Dentre as não muitas qualidades que tenho, acho que a de que mais me ufano é minha capacidade de mudar de opinião. Não trato aquilo que digo como verdade absoluta e até pelo contrário: diversas vezes me pego pensando se aquilo que falei está certo, sob meu ponto de vista. E isso, na maioria das vezes, é mal-interpretado.

Percebo que, no intuito de facilitar o entendimento, a maioria das pessoas reduz um pensamento com diversas variáveis àquilo que é dito, sem perceber o extenso raciocínio que há por trás. Desse modo, uma mudança de opinião pode ser vista como mudar “da água para o vinho” ou vice-versa quando, em verdade, não passa de uma pequena mudança na construção da ideia — o que, é claro, pode alterar completamente a ideia última, aquela que é falada e divulgada.

Glenn Brady — Goodbye Letters on the Bridge.
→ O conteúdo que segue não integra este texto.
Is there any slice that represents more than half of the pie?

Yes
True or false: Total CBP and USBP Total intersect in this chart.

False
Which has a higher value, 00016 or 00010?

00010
Ainda assim, não é que eu mude de opinião do dia para a noite, embora isso às vezes aconteça. As mudanças são geralmente lentas e graduais, como deve ser todo progresso. Isto é, sem grandes revoluções, mas uma evolução bem alicerçada e corajosa. Sim, pois emitir uma opinião gera expectativas — espera-se que o comportamente posterior seja fiel àquilo que é dito. Ao negar o que fora falado, a incompreensão (ou o incômodo gerado pela não-linearidade da opinião e da ação) decepciona e isto, decepcionar quem quer que seja, é algo de que todos fogem.
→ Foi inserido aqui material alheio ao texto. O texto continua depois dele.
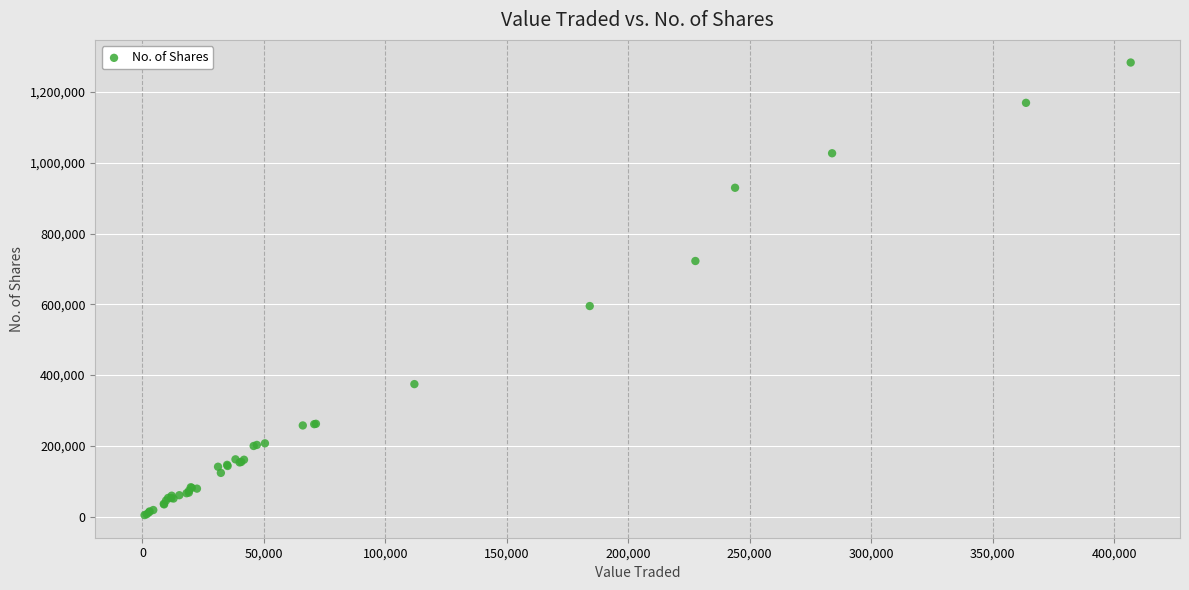

What Y value in the scatter plot is closest to 643996?

595269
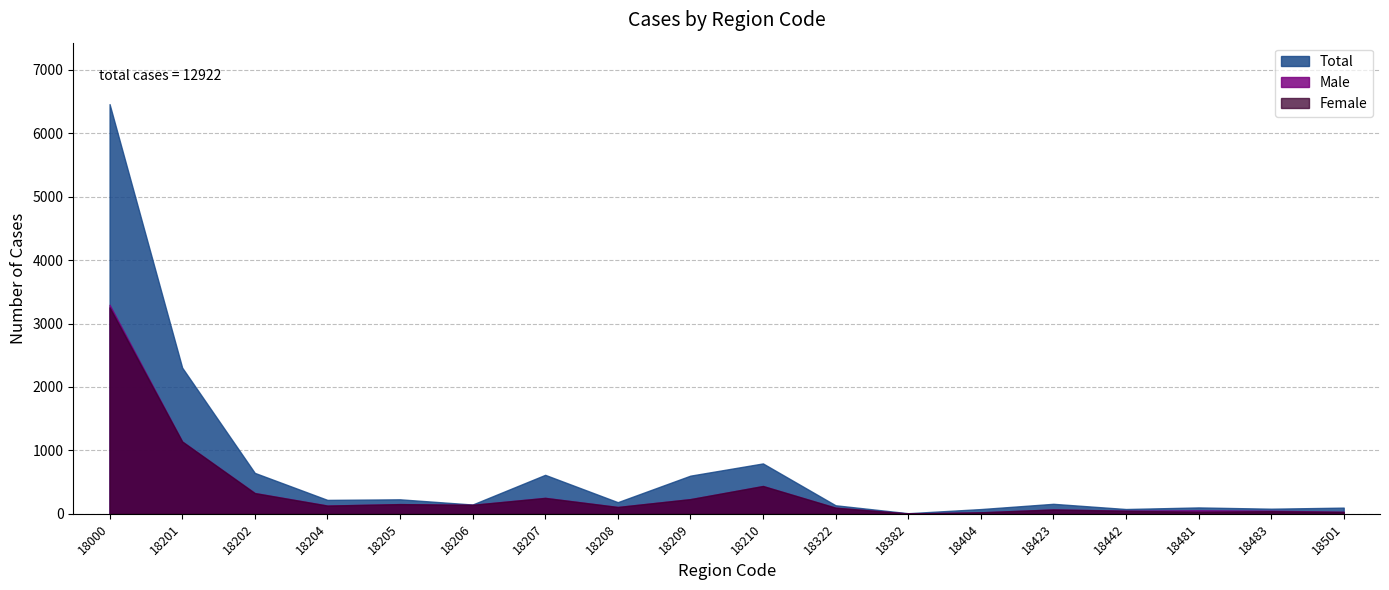

At which category is the sum across all series the highest?

18000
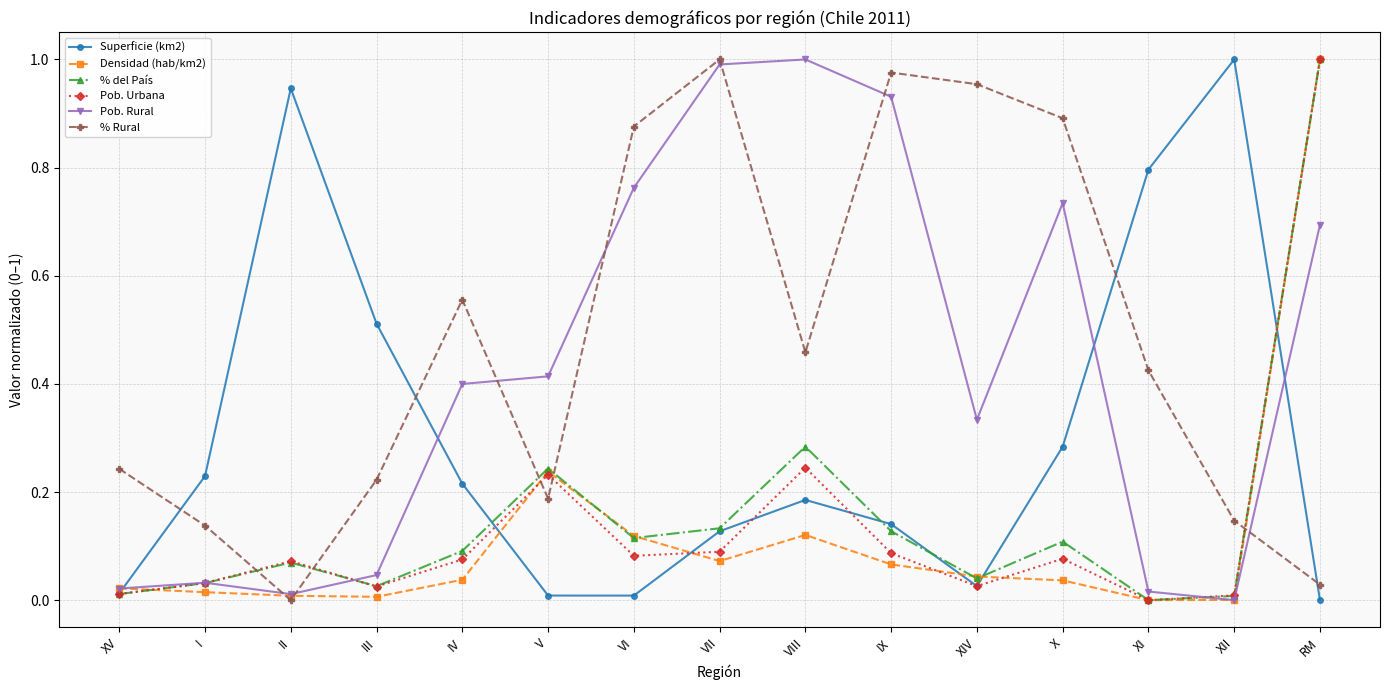

How many interior local valleys does the % Rural series have?

3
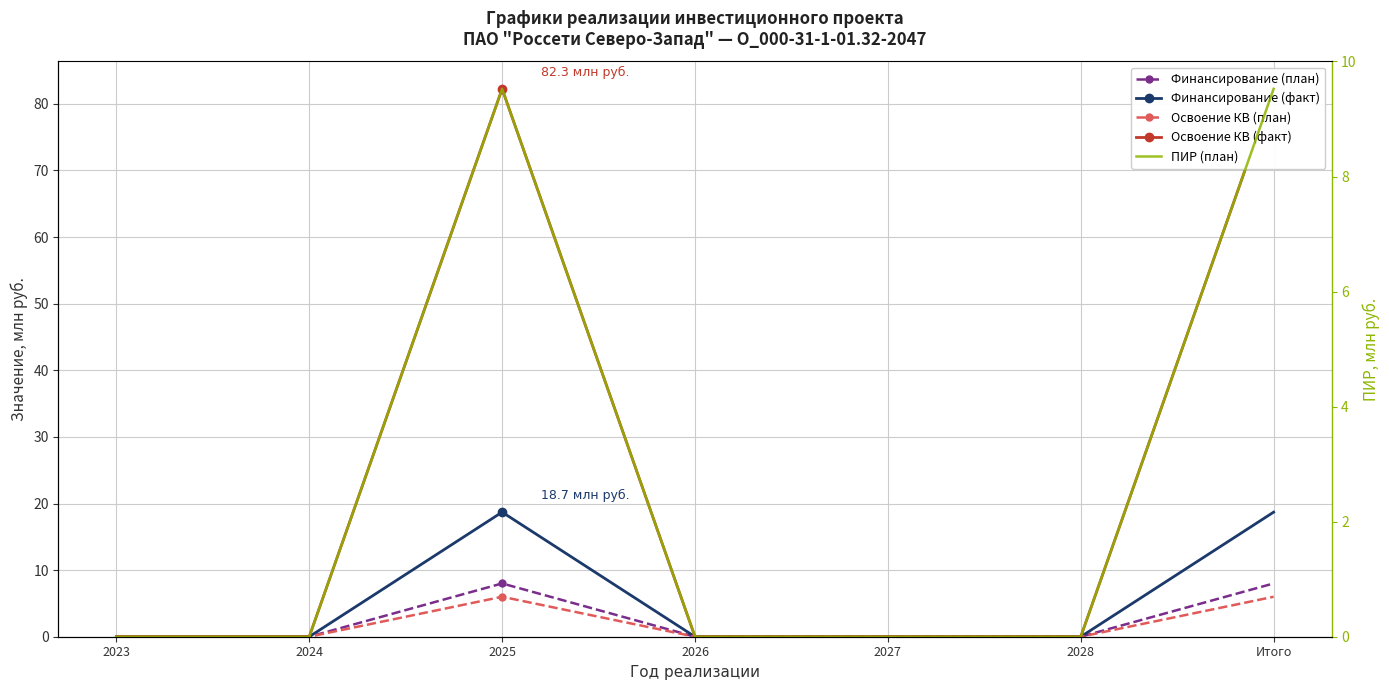

Reading left to right, what are all the values shown in this chart?

Финансирование (план): 0.0	0.0	8.0	0.0	0.0	0.0	8.0
Финансирование (факт): 0.0	0.0	18.7	0.0	0.0	0.0	18.7
Освоение КВ (план): 0.0	0.0	6.0	0.0	0.0	0.0	6.0
Освоение КВ (факт): 0.0	0.0	82.3	0.0	0.0	0.0	82.3
ПИР (план): 0.0	0.0	9.5	0.0	0.0	0.0	9.5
Conheço muita gente que segue defendendo uma bandeira pelo simples fato de tê-la defendido no passado e ter sua imagem ligada a ela. É como se negassem a própria evolução, raciocínio e aprendizado para que o seu círculo de amigos e conhecidos não os trate como “traidores” ou, tão usual quanto, como “pessoas sem opinião”. No fim, para não admitirem a própria mudança, tornam-se hipócritas ressentidos. Não me parece um caminho lá muito feliz.
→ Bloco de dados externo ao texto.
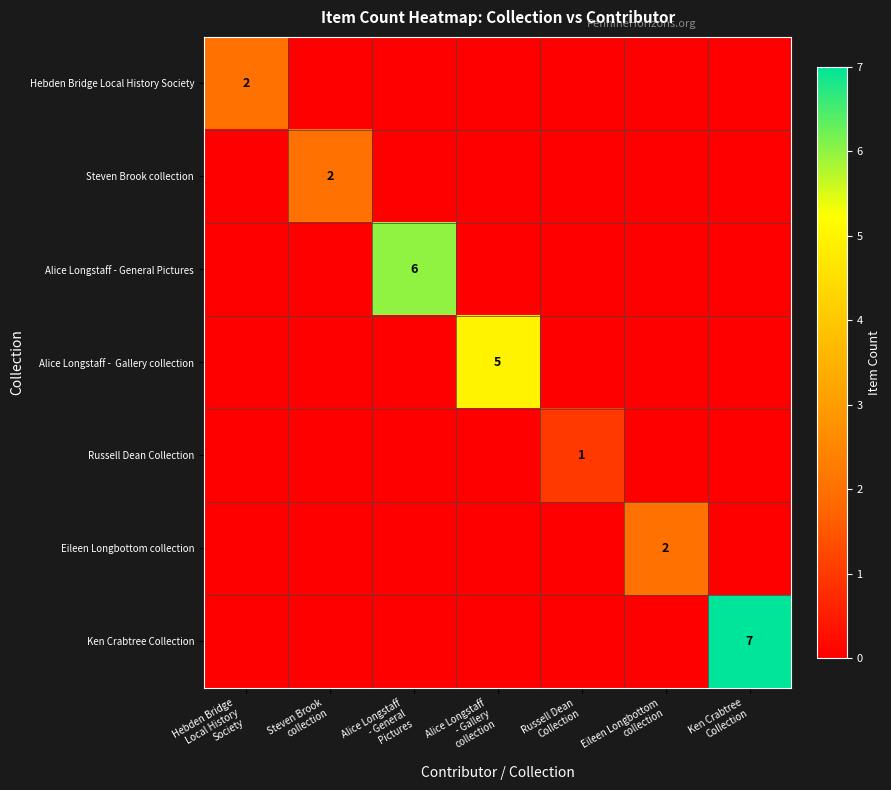

At Russell Dean Collection, list the series in order from largest to smallest.

Russell Dean Collection, Hebden Bridge Local History Society, Steven Brook collection, Alice Longstaff - General Pictures, Alice Longstaff - Gallery collection, Eileen Longbottom collection, Ken Crabtree Collection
Destarte, prefiro, nisso tudo, vagar com a pretensa liberdade que temos para pensar e mudar as formas de ver e perceber sempre que assim entender. A partir do momento em que realmente se tem consciência de que verdades absolutas não existem, aprende-se a relativizar, a colocar o próprio pensamento (e ego) no lugar merecido: um meio, não o objetivo. Relevante, mas não fim último.